Secure Kafka Install on DC/OS


Apache Kafka is a distributed high-throughput publish-subscribe messaging system with strong ordering guarantees. Kafka clusters are highly available, fault tolerant, and very durable. DC/OS offers a single click install of Kafka as a framework which is great for trying out. When it comes to actually using it in a Dev/Test/Production environment, you should definitely consider securing your Kafka installation. You will be required to do so if you are running your DC/OS EE cluster in strict mode.

Luckily, the Enterprise version of DC/OS comes with tooling that simplifies secure installation and usage of Kafka.

There are many possible configuration combinations, so here I will present the one that I encounter the most and is by design an excellent starting point for new users. It also represents service usage best practices of compartmentalization and security.

Planning

Let’s assume we have a team in our organization (let’s call it coolteam) that would like to use Kafka for their applications and that they would like their own instance.

The following steps will be taken to achieve our goal:

  • Provision a service account that can only interact with Kafka.
  • Create namespace for our team and establish an easy way of adding team members to it.
  • Grant appropriate permissions to that namespace.
  • Make use of external ZooKeeper for increased capacity (default installation uses the system ZooKeeper instance).

Prerequisites

  • DC/OS Enterprise Edition cluster version 1.10 and up. At least 4 private nodes with sufficient resources (at least: 2 vCPUs, 4GB memory, 10GB disk).
  • DC/OS Enterprise Edition CLI installed and configured.
  • Superuser access to create service accounts and configure access permissions.
  • Ability to SSH into master nodes to perform initial validation.

▸ DATA
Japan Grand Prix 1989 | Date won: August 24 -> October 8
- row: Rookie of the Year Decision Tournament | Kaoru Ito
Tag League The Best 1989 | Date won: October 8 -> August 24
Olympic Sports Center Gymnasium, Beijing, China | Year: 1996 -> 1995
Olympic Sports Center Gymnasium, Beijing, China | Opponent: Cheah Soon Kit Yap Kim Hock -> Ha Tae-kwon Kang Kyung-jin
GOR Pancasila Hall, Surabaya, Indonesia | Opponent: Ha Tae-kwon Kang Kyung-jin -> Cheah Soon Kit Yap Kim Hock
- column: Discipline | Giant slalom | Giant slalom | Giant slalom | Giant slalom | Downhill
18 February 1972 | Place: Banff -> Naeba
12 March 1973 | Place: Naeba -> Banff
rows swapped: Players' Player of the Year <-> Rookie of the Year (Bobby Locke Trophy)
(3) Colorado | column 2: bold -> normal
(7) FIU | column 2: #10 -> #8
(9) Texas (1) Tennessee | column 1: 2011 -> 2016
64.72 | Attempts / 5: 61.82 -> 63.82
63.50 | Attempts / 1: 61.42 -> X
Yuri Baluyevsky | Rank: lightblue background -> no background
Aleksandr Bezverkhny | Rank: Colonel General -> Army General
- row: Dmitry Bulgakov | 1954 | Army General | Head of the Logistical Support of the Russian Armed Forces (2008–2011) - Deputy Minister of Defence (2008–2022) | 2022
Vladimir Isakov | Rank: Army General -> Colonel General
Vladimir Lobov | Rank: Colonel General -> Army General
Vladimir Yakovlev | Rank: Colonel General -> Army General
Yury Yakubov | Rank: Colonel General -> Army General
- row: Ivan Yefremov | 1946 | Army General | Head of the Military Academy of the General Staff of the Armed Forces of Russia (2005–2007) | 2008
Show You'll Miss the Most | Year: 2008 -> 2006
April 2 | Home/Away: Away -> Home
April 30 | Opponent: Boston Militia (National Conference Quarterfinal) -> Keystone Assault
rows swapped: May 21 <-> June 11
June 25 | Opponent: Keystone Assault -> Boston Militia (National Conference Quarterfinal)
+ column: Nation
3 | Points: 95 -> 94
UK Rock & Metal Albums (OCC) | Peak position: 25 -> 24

▸ PROBLEMS TO WORK ON
a) Repeat the passage of the secure Kafka install text starting with "Luckily, the Enterprise" and going on through "to that namespace.".
b) Using the secure Kafka install text, answer these:
(i) What is the minimum DC/OS Enterprise Edition cluster version required?
(ii) What name is given to the example team?
(iii) Which ZooKeeper instance does the default installation use?
Draw only on the secure Kafka install text.

▸ SOLVED PROBLEMS
a)
Luckily, the Enterprise version of DC/OS comes with tooling that simplifies secure installation and usage of Kafka.

There are many possible configuration combinations, so here I will present the one that I encounter the most and is by design an excellent starting point for new users. It also represents service usage best practices of compartmentalization and security.

Planning

Let’s assume we have a team in our organization (let’s call it coolteam) that would like to use Kafka for their applications and that they would like their own instance.

The following steps will be taken to achieve our goal:

  • Provision a service account that can only interact with Kafka.
  • Create namespace for our team and establish an easy way of adding team members to it.
  • Grant appropriate permissions to that namespace.

b)
(i) Version 1.10 and up.
(ii) coolteam.
(iii) The system ZooKeeper instance.